### Activity
Report how many lines in the entries below hold the word "worn". Your answer is that number alone.
━━━━━ Data under study
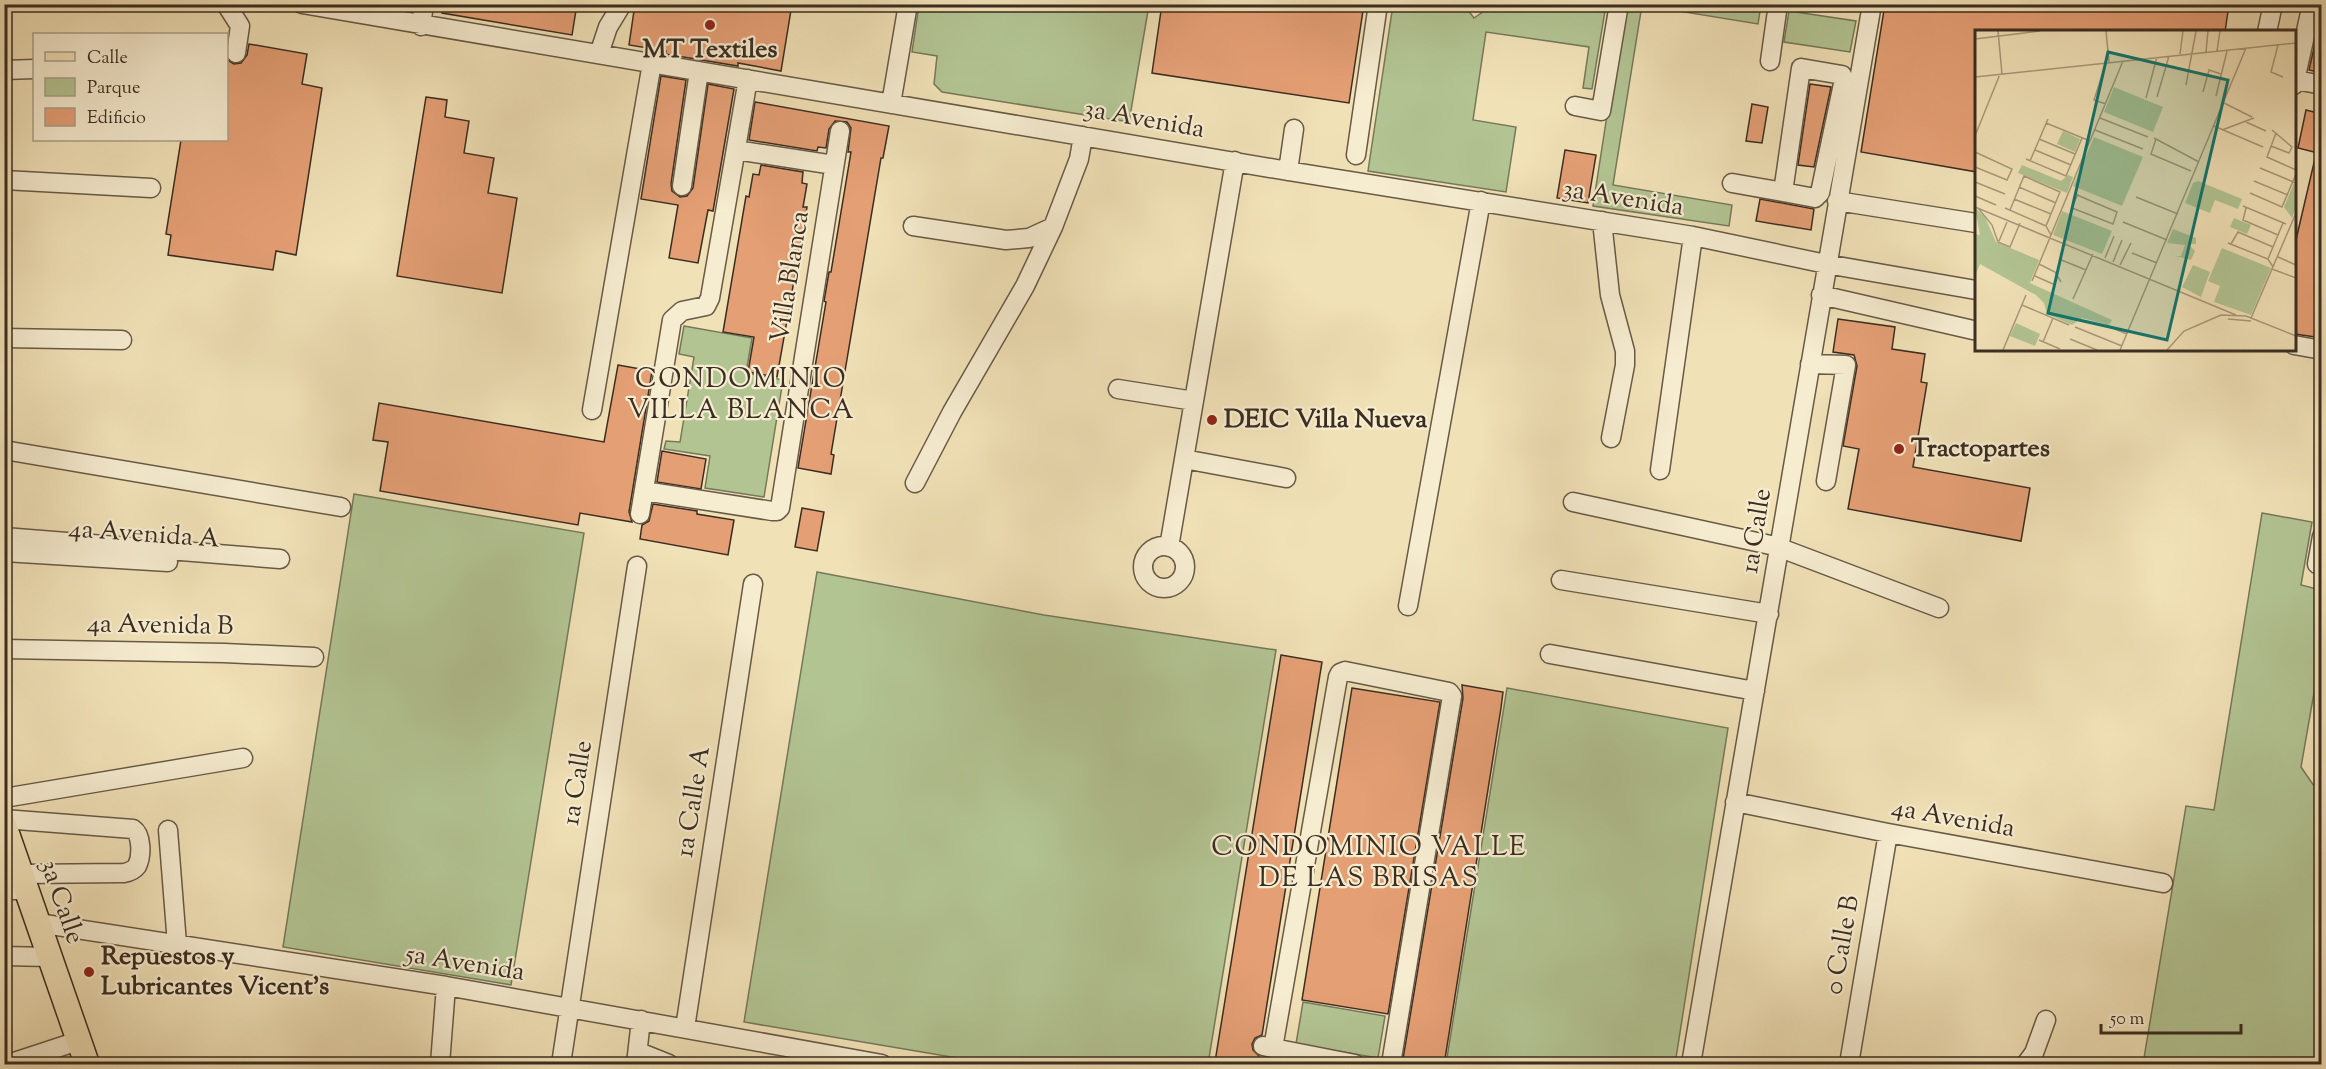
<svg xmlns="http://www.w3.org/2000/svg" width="2326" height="1069" viewBox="0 0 2326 1069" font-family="'Sorts Mill Goudy',serif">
<rect width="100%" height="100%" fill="#f1e1b7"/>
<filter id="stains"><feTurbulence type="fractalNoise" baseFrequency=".00333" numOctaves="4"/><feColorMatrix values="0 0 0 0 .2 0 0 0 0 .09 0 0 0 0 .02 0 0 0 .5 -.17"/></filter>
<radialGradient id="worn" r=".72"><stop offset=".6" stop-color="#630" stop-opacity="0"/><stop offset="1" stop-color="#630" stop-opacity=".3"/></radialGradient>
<path fill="#b3c493" stroke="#76785a" stroke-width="1.5" d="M919,5H1149L1129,122L942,92L934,84L937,56L912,52Z
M1393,5H1464L1474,18L1493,5H1606L1592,89L1583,88L1589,47L1486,32L1473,120L1516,127L1506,192L1368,171Z
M1624,5H1761L1758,24L1642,5L1613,185L1732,205L1729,226L1593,206Z
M1789,11L1856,21L1850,52L1784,42Z
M684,326L752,338L746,373L783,380L764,497L705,488L710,456L664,449L666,441L680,442L694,357L679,354Z
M354,494L584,533L511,985L283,947Z
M2262,513L2312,522L2301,585L2321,590V653L2301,767L2321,796V1064H2143L2186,806L2214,810Z
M817,572L1044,615L1276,650L1208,1064H993L744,1022Z
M1507,688L1728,728L1675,1064H1446Z
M1303,1002L1385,1016L1378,1058L1296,1044Z"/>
<path fill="#e59f75" stroke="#3a2d21" stroke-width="1.5" d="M442,4H577L572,35L442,13Z
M635,4H792L781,71L738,63V66L665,54L666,51L629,45Z
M1162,4H1364L1349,103L1152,73Z
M1885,4H2229L2225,32H1977V172L1861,152Z
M2319,26H2322V73L2309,70Z
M249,44L307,54L302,84L322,88L296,255L276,251L273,270L168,255L171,235L166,234L181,140H226V59L234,64L241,63L247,55Z
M661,76L686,80L671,184L672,191L680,197L687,196L693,188L708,84L734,89L713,211L708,210L698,263L669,258L678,205L641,199Z
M1810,84L1831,87L1814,167L1798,165Z
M426,97L447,100L445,117L469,121L464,153L494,158L488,193L517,198L502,293L397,276Z
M755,102L889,126L883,158H881L831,454L834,455L831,474L798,468L826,302L824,301L829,272H831L851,152H848L851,128L847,122L835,121L829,129L826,148L818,147L817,151L749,140Z
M1752,104L1768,107L1762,143L1746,141Z
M2306,110L2322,114V154L2298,148Z
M1565,150L1596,155L1588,203L1557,198Z
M2316,154L2322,155V338L2295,334V244Z
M761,165L803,172L802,183L807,184L803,207H807L777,377L748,372L754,337L723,332L746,196L749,197L753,174L759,175Z
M1760,199L1814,209L1811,230L1756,221Z
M1838,319L1895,327L1892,349L1925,354L1921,382L1927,383L1913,467L2030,488L2021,541L1848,509L1859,449L1843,446L1857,366L1854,355L1833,352Z
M618,365L652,371L629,512L632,522L580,513L578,525L380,491L388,442L373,440L379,403L604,442Z
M662,451L706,459L701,489L657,482Z
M653,504L697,511V514L734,520L728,555L640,539L642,525L649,521Z
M802,508L824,512L817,551L795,547Z
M1281,655L1322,662L1262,1035L1255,1038L1252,1044L1253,1050L1259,1056L1258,1065H1234L1215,1062Z
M1462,685L1503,692L1501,708L1444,1065H1402L1463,698Z
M1352,688L1440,702L1388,1014L1302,1000Z"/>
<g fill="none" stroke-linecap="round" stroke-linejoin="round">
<g stroke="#685a46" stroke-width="21">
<path id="minor" d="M226,4L240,26L236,53
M302,4L1288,171L1693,236L1826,264L1976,290
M421,26L424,4
M2267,32L2273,4
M599,54L608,27L622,4
M1770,61L1778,4
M1801,68L1842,75L1844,79L1820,193L1815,198L1783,192Z
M4,70L34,69
M2296,80L2322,85
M2294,85L2312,4
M891,104L908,4
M1575,106L1601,111L1619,4
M736,150L834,165
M1356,155L1378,4
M1288,171L1294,129
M4,180L151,188
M1732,183L1783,192
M682,186L699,71
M1837,201L1976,223
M1602,221L1610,295L1625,351V365L1611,438
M913,226L1006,240L1029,238L1053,227
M1821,295L1973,330
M4,338L122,340
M2294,345L2322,350
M1810,364L1846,365L1826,481
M1118,389L1194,401
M592,410L652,63
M4,450L341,507
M1184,459L1286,478
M1660,470L1693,236
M915,483L952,412L1025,286L1053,227L1079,159L1083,136
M644,491L772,511H777L780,508L840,131
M1573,502L1775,546L1939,608
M640,514L672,320L682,311L706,306L710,298L748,79
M4,537L280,559
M1143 567a21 21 0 1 1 42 0a21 21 0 1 1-42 0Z
M1169,547L1235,161
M4,552L168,562
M2317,564L2322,536
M1561,580L1769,614
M1408,606L1481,201
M4,649L224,653L314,657
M1550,654L1755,691
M4,798L243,758
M1735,802L1888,833L2163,883
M4,819L133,829C142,835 142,856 137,866C134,870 129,872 124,873L21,874
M168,830L177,944
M4,890H27
M38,923L446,986L882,1064
M4,956L50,957
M685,1028L753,584
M1263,1046L1355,1064
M1273,1048L1338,677L1340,673L1345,671L1449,692L1452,696L1391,1064
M639,1052L669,1064
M8,1064L78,1041
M440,1064L446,986
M561,1064L637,566
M636,1064L641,1020
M1691,1064L1872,4
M1849,1064L1888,833
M2026,1064L2034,1053L2046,1020"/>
</g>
<g stroke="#3a2d21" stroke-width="27">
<path id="major" d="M4,825L87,1064"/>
</g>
<use href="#minor" stroke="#f6ecd0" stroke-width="18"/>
<use href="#major" stroke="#f1e1b7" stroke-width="24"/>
</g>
<g fill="#8f2418" stroke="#f6ecd0" stroke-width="2">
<circle cx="710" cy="25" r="6"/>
<circle cx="1212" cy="420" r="6"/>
<circle cx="1899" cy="449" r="6"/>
<circle cx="89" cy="972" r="6"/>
</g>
<g text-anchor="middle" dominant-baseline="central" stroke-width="4.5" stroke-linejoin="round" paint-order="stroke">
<g font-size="26" font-weight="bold" fill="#3a2d21" stroke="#f6ecd0" text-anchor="start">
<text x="710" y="50" text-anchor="middle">MT Textiles</text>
<text x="1224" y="420">DEIC Villa Nueva</text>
<text x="1911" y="449">Tractopartes</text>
<text x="101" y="957">Repuestos y<tspan x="101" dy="30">Lubricantes Vicent's</tspan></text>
</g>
<g font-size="26" fill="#3a2d21" stroke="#f6ecd0">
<text transform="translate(1144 120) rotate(10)">3a Avenida</text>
<text transform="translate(1623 199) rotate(9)">3a Avenida</text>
<text transform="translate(791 277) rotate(-81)">Villa Blanca</text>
<text transform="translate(1757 531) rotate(-81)">1a Calle</text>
<text transform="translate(144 535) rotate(4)">4a Avenida A</text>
<text transform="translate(160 626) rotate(1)">4a Avenida B</text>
<text transform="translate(578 783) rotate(-81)">1a Calle</text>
<text transform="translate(694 802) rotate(-81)">1a Calle A</text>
<text transform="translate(1953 819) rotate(10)">4a Avenida</text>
<text transform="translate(61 902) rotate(71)">3a Calle</text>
<text transform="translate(1843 945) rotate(-80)">0 Calle B</text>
<text transform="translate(465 964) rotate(9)">5a Avenida</text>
</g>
<g font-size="27" letter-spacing="1.5" fill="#3a2d21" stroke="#f6ecd0">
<text x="741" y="380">CONDOMINIO<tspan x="741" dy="31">VILLA BLANCA</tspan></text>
<text x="1369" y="848">CONDOMINIO VALLE<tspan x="1369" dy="31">DE LAS BRISAS</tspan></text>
</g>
</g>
<g transform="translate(1975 30)">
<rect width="321" height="321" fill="#f1e1b7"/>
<path d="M139,57L188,77L178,102L129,82ZM88,101L105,109L100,122L82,114ZM119,107L168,127L147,176L98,156ZM47,135L86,151L93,145L98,147L92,163L43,143ZM223,151L267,169L263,179L240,170L235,183L210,173L218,153ZM319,153L321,178L317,188L309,177ZM0,178L10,187L21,212L64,230L55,253L137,290L134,295L107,288L97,295L72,284L69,273L61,265L5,234L0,246V204L5,205ZM87,181L137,201L127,224L78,205ZM259,188L276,195L272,204L255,197ZM198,199L221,208V214H213L220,221L216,230L201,226H206L210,215L192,213ZM247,218L296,238L276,285L239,272L245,256L233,251ZM218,235L235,242L226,267L207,257ZM41,293L65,304L60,316L35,306Z" fill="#b3c493"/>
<path fill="none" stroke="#a8997b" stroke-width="1.5" d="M23,1L27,44M131,1L134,32M0,9L65,1M303,15L296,42L308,47M242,21L245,1M231,22L233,1M205,24L208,1M0,47L321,13M211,55L221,1M228,62L234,40L246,44M241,66L252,21M182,67L194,26M171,68L182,27M249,73L277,87M131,74L119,70L131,33M125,88L173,107M271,92L291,101M71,93L115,111M239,96L288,117M120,100L168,119M247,100L279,88M301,103L292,127L321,140M0,106L25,44M179,108L224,132M64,109L100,124M181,109L176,124L216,141M296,116L314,123L317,117L297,100M60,120L96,135M0,122L37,139L32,150L0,137M51,129L91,146L107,108M55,131L73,89M285,138L321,153M279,151L313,165M0,152L30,164M44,157L81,173M275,163L307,177L321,144M102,165L142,182L138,194L97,178V177L103,164M0,166L21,175M161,167L203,184M39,169L76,184M268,176L311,194M0,177L261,285M3,178L17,195L23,212M30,178L71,196M271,178L268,190L303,205M35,180L49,146L85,162L71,196L76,205M148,192L192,210M24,211L32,192M23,212L35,217L45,193M253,213L293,229L298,237M256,214L263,202L298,217M157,223L182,233M303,227L321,235M130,228L139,206M84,229L111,240M293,229L308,193M138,232L147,210M64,234L80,242L86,252M145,235L156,213M297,239L321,248M60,246L78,254M57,251L148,31M98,269L118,224M47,275L94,295M276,288L321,183M253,289L276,291M130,295L152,304M100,297L147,316M95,309L122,320M64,310L85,319M68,312L78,288M28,320L51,265M145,320L271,18M192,320L209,301L246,285L271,286L321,306"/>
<path fill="#0f766e" fill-opacity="0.15" stroke="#0f766e" stroke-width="3" d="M133,22L253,50L192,310L73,283Z"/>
<rect width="321" height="321" fill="none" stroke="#3a2d21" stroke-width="3"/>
</g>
<rect width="2326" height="1069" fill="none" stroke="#f1e1b7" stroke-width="24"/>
<rect x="6" y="6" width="2314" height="1057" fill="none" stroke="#3a2d21" stroke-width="3"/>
<rect x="12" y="12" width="2302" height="1045" fill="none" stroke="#3a2d21" stroke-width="1.5"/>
<rect x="33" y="33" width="195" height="108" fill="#f6ecd0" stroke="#aba08a" stroke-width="1.5"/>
<rect x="45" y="52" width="30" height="9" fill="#f1e1b7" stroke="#aba08a" stroke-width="1.5"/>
<text x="87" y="63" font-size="18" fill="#3a2d21">Calle</text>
<rect x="45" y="78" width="30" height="18" fill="#b3c493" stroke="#aba08a" stroke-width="1.5"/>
<text x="87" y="93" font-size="18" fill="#3a2d21">Parque</text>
<rect x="45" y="108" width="30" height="18" fill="#e59f75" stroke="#aba08a" stroke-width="1.5"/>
<text x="87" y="123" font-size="18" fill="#3a2d21">Edificio</text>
<path d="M2101 1024v9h140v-9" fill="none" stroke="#3a2d21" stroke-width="3"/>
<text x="2110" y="1024" font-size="18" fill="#3a2d21" stroke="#f6ecd0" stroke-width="4.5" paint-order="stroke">50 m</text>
<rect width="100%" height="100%" filter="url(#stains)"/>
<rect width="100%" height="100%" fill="url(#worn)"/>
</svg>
━━━━━━━━━━
### Answer to this exercise
2